I got the same incredulous reaction from every person I talked to, from friends to fellow members of the media. No one wanted to hear that the LSU-UCLA game will not be fun. No one wanted to hear how the Rose Bowl is not actually in L.A., and how once you travel to Los Angeles, you’ll have to travel again just to get to a stadium in the middle of nowhere, with no atmosphere and none of the things that make L.A. fun.
Would it really be worth the trouble to drive all the way to Pasadena, which is 26 miles northeast of UCLA’s campus and about nine miles from Downtown L.A., just to watch LSU blow out an inferior team? What if the unthinkable happened and we went all that way just to see the Tigers lose?
All of that may sound shocking to the uninitiated but to someone like me who has lived in L.A. for eight years, these are all legitimate concerns that must be addressed.
In the end, I was right to be skeptical of the LSU-UCLA game day experience.

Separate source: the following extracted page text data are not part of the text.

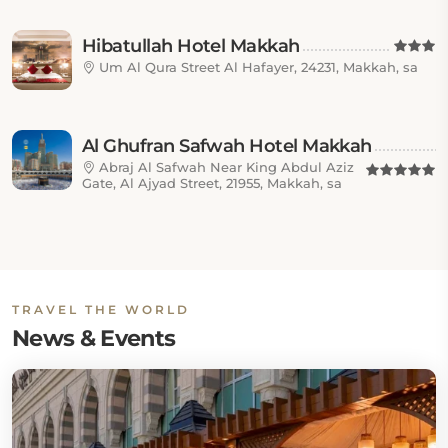
Hibatullah Hotel Makkah
Um Al Qura Street Al Hafayer, 24231, Makkah, sa
Al Ghufran Safwah Hotel Makkah
Abraj Al Safwah Near King Abdul Aziz
Gate, Al Ajyad Street, 21955, Makkah, sa
TRAVEL THE WORLD
News & Events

LSU’s pathetic 38-27 loss to unranked UCLA reminded me of another ill-fated road trip for the Tigers – their 16-14 loss to Wisconsin at Green Bay’s Lambeau Field in 2016. In that game, LSU also got pushed around by an out-of-conference opponent with inferior recruiting chops. Just like Saturday night at the Rose Bowl, the Tigers were dominated at the line of scrimmage and beaten at their own game.

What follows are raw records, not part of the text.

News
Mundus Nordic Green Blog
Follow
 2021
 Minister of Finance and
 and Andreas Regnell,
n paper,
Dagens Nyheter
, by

In both games, the team looked unprepared and flat. In both games, the team played at an historic venue falsely propped up by the same lame narrative pushed by every broadcast team that ever worked there. Green Bay was a whole lotta nothing, as if the I-10 abyss between East Baton Rouge Parrish and Orleans Parrish had been transported to the Midwest. There was no pageantry, no electricity in the air. Just a big stadium in a big concrete parking lot surrounded by a quiet neighborhood.

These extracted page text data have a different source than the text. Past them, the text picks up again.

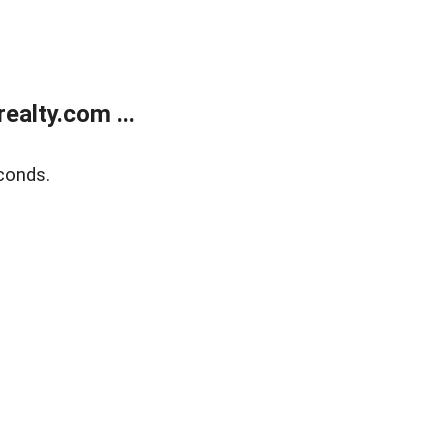
alty.com ...
conds.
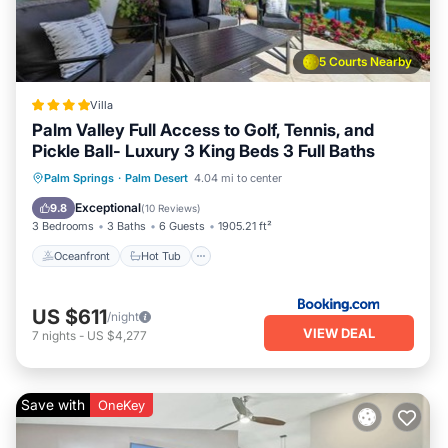
5 Courts Nearby
Villa
Palm Valley Full Access to Golf, Tennis, and
Pickle Ball- Luxury 3 King Beds 3 Full Baths
Oceanfront
Hot Tub
Breakfast
Palm Springs
·
Palm Desert
4.04 mi to center
Parking
Exceptional
9.8
(
10 Reviews
)
3 Bedrooms
3 Baths
6 Guests
1905.21 ft²
Oceanfront
Hot Tub
US $611
/night
VIEW DEAL
7
nights
-
US $4,277
Save with
OneKey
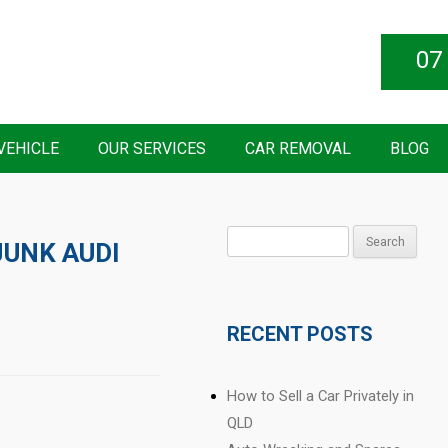
07
VEHICLE
OUR SERVICES
CAR REMOVAL
BLOG
Search
JUNK AUDI
for:
RECENT POSTS
How to Sell a Car Privately in
QLD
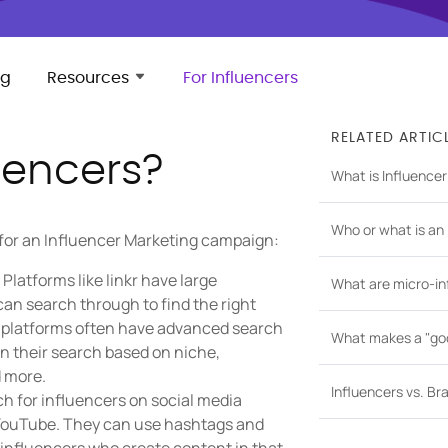
ng
Resources
For Influencers
RELATED ARTIC
uencers?
What is Influence
Who or what is an 
 for an Influencer Marketing campaign:
Platforms like linkr have large
What are micro-in
an search through to find the right
e platforms often have advanced search
What makes a "goo
wn their search based on niche,
 more.
Influencers vs. B
h for influencers on social media
d YouTube. They can use hashtags and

The Rose Bowl, which is as modern as City Park’s Tad Gormley Stadium, offers a similar vibe.
My warnings of a lame game day experience really sunk in as I and my friends found ourselves trapped on the side of the Colorado Street Bridge after the game, trying desperately to find a safe place to hail a rideshare home because the Rose Bowl does not provide an area to do so. On top of that, the stadium’s contraflow plan prevents Ubers and Lyfts from getting anywhere near the stadium itself.
But we all should have known the night would go sideways when we arrived in Old Town Pasadena on Saturday afternoon to find an infrastructure completely unprepared for the crush of traveling LSU fans. Bars and restaurants seemed to only have one or two servers working at a time, unable to meet the needs of thirsty Louisianans.
This was Pasadena’s chance to shine, its chance to impress one of the most loyal and well-traveled fan bases in all of sports. It was as if no one had ever heard of LSU, as if they didn’t know there was a game.
We should’ve known the night would go sideways when we realized the Golden Band from Tigerland didn’t travel with the team. We should’ve known the night would go sideways when LSU QB Max Johnson did his best Aaron Brooks impression and embarrassed us all by lobbing a bizarre backwards pass behind his back.
We should’ve known it would go sideways when I warned everyone that watching a game at the Rose Bowl, an outdated stadium that hosts a team playing “home games” over an hour away from its campus, was not worth the hassle.
I hope everyone learned their lesson as they sat in L.A. traffic, the weight of LSU’s failure sinking in.
The biggest revelation from the Saturday night not spent in Death Valley was that this year, the LSU football team and the UCLA game day experience have one thing in common: they’re not what we thought they were, existing only as dim shadows of what the pundits talked them up to be.